[Records to use]
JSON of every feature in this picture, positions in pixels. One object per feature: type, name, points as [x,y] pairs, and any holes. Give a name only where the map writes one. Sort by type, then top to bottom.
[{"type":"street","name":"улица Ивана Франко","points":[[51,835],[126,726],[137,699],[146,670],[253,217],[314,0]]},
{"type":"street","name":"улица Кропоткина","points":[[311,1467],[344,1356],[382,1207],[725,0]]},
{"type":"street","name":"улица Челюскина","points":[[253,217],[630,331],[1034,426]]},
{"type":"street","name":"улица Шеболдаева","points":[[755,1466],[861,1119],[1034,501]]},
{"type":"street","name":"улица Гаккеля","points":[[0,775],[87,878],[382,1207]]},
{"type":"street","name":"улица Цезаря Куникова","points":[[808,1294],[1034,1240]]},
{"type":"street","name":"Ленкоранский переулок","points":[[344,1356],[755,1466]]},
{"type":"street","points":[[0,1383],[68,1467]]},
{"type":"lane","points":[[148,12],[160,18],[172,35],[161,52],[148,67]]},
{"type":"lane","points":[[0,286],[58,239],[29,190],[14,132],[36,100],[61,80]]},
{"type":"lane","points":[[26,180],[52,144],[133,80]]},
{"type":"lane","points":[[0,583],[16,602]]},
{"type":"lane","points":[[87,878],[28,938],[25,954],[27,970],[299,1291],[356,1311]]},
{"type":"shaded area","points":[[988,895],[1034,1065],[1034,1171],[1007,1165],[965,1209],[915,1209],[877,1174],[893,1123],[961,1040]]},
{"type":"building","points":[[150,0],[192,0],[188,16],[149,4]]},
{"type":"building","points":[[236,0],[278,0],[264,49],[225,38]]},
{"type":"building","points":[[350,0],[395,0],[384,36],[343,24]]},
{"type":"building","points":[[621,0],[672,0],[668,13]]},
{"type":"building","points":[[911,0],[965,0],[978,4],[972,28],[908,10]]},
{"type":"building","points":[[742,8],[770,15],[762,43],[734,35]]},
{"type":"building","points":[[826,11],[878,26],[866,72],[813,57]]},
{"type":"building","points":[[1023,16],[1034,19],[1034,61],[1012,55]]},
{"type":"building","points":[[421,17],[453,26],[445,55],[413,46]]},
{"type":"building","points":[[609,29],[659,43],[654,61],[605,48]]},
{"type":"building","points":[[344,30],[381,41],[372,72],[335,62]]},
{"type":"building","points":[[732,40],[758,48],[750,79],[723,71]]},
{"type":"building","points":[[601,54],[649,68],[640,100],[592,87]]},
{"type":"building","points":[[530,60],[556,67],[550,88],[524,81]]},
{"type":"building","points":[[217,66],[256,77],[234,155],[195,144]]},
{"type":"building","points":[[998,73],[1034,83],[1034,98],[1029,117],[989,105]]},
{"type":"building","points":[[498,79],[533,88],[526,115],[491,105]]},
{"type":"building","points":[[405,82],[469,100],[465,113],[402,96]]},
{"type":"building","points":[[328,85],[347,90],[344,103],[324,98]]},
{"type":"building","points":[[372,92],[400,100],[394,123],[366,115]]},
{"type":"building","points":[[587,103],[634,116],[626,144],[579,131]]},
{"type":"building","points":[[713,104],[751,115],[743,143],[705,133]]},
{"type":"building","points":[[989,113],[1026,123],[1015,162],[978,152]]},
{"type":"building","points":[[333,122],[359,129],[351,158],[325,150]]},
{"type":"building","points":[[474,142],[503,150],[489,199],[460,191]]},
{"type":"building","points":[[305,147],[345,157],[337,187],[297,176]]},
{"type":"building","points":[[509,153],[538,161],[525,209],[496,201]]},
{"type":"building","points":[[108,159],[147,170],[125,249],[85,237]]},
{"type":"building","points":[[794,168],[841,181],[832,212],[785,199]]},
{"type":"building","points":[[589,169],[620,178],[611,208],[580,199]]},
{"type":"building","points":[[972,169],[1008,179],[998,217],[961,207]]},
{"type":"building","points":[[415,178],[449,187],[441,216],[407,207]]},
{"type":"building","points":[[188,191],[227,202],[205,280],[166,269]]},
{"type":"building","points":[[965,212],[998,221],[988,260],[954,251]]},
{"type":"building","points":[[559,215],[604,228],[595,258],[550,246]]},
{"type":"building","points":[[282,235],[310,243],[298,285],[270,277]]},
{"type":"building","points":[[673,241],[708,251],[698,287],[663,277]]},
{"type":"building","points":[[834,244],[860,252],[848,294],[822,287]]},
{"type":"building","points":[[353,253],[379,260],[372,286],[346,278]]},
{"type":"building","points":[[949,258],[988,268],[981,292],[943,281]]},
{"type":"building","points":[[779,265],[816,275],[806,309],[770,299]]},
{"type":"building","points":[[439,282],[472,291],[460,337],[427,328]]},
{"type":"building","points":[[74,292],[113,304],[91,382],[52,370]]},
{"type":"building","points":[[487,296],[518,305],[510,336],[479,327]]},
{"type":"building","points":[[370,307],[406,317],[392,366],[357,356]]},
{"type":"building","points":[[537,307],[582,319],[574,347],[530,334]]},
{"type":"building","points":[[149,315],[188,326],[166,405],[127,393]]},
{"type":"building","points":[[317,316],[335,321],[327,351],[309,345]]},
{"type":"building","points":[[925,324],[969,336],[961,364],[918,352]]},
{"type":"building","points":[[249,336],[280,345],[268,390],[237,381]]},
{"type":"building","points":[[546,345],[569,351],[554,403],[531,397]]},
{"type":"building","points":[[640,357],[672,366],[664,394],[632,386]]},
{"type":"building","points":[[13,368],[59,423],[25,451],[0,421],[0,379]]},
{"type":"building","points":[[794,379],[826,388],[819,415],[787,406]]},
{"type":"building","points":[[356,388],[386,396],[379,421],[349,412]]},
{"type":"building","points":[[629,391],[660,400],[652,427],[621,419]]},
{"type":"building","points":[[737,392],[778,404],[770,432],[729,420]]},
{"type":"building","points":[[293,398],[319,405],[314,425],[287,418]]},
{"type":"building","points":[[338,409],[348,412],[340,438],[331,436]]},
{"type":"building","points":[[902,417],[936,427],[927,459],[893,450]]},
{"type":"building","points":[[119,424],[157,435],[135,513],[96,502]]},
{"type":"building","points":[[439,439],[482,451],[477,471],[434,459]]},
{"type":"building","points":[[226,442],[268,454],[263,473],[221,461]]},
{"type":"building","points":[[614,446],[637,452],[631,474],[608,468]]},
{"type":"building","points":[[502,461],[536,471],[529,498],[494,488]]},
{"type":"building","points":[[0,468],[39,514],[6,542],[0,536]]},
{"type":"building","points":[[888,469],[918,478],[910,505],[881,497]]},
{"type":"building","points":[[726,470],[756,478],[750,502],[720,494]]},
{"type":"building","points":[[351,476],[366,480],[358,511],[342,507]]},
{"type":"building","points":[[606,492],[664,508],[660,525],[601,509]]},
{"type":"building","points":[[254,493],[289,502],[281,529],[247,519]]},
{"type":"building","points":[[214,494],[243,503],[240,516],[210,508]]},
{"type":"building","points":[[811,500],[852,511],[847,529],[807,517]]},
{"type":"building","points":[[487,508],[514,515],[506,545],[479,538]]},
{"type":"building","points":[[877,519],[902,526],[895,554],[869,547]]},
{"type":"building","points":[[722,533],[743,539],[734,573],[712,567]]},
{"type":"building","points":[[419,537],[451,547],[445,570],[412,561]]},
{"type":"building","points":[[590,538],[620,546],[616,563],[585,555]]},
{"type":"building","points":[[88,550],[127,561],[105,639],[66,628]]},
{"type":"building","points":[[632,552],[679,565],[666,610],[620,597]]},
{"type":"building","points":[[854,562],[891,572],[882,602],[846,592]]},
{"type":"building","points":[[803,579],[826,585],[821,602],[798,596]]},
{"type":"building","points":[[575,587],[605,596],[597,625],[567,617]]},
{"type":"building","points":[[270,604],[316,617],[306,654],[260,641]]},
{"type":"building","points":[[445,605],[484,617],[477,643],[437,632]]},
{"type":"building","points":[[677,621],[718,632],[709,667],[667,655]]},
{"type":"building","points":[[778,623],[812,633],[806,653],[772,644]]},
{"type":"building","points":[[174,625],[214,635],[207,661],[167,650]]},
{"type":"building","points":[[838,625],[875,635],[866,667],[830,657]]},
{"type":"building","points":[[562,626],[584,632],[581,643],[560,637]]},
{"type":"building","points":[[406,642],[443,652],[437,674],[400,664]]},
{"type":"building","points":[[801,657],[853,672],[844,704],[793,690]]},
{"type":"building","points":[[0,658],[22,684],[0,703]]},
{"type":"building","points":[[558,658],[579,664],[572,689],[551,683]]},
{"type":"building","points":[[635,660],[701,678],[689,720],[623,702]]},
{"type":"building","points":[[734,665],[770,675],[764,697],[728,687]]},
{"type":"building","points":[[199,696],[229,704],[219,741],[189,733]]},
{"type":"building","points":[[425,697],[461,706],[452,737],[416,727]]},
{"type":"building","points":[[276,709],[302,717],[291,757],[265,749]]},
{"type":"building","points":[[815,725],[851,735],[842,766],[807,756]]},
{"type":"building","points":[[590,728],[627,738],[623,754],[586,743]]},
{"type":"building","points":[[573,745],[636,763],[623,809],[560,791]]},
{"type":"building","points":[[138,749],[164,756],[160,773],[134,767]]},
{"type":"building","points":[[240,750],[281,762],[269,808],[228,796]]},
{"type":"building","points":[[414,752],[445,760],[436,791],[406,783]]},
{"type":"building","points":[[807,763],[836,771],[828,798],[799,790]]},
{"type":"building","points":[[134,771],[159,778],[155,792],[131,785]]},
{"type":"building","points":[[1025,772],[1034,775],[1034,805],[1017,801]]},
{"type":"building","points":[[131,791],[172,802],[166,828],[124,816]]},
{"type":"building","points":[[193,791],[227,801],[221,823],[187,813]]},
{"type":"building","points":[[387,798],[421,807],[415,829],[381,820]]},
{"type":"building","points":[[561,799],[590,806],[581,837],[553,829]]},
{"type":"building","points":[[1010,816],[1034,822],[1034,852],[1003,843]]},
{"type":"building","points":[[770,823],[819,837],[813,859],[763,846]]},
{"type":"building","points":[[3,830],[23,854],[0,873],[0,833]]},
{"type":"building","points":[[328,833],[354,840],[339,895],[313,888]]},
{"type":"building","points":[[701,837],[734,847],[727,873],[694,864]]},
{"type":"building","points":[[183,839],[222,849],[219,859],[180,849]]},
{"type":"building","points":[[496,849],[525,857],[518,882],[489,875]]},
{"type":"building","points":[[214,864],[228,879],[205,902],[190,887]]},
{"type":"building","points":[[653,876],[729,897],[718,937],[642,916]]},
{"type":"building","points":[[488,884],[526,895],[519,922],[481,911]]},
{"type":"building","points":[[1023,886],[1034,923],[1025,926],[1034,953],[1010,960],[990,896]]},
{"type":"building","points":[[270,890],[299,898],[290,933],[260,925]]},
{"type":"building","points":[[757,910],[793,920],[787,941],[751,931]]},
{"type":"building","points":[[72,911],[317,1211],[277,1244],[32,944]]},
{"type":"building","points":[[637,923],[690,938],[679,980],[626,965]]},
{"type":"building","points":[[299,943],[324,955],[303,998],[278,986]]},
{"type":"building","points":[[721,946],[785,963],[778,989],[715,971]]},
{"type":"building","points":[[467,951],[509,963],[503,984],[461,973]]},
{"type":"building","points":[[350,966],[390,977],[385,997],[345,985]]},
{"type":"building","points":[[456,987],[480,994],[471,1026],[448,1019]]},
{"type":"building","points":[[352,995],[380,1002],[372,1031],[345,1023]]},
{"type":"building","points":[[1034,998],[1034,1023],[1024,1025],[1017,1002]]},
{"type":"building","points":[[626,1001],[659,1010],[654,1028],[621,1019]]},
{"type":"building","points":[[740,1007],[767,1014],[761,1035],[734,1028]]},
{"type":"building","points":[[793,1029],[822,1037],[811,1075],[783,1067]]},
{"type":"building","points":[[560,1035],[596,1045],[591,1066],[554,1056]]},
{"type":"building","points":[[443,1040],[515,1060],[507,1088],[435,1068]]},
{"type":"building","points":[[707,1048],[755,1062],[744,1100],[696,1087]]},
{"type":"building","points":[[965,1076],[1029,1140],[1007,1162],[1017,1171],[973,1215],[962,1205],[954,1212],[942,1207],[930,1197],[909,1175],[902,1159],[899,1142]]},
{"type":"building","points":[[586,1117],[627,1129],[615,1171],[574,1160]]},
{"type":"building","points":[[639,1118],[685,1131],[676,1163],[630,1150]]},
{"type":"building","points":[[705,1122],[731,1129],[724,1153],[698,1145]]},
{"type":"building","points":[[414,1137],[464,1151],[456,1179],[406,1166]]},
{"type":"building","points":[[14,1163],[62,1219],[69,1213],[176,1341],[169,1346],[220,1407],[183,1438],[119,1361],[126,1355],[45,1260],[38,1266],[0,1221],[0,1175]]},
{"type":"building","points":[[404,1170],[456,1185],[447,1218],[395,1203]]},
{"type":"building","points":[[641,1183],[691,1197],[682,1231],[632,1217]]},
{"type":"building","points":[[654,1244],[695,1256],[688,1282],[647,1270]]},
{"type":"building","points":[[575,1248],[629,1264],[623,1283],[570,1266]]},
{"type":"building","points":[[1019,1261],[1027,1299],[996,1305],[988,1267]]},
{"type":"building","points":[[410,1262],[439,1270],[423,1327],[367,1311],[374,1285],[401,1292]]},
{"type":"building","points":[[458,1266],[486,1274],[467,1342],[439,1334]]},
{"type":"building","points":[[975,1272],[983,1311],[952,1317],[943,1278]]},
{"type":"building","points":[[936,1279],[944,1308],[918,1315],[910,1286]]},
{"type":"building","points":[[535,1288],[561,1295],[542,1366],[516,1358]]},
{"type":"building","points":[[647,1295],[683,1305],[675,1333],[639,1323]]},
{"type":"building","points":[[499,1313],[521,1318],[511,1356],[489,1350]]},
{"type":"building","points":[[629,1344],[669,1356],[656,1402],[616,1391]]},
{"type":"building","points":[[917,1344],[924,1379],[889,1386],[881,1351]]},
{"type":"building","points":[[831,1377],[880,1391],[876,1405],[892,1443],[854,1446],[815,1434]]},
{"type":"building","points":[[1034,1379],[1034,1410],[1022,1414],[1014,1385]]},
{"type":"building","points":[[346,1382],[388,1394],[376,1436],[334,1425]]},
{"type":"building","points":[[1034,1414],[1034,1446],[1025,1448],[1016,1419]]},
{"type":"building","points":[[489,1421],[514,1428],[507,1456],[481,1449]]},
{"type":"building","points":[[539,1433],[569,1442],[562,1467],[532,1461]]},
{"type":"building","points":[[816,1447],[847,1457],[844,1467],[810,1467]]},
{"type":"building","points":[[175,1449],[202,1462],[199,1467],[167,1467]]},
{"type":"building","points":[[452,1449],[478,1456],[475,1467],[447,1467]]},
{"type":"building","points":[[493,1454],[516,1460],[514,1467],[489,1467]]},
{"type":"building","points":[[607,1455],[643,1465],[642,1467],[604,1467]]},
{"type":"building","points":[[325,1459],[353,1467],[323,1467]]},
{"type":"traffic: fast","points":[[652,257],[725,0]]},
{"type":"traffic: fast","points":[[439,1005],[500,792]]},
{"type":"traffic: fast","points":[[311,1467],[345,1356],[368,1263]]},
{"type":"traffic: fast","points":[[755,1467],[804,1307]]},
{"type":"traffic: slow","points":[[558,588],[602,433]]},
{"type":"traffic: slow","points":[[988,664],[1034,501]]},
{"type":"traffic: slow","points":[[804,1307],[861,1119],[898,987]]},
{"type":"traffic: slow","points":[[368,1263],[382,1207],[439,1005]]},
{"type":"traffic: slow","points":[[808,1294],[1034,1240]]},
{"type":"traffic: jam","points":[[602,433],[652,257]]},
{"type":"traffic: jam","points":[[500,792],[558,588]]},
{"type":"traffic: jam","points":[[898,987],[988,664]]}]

[Exercise instructions] Keep only the lines of the listing that contain the word "slow", and copy them.

[Exercise result]
{"type":"traffic: slow","points":[[558,588],[602,433]]},
{"type":"traffic: slow","points":[[988,664],[1034,501]]},
{"type":"traffic: slow","points":[[804,1307],[861,1119],[898,987]]},
{"type":"traffic: slow","points":[[368,1263],[382,1207],[439,1005]]},
{"type":"traffic: slow","points":[[808,1294],[1034,1240]]},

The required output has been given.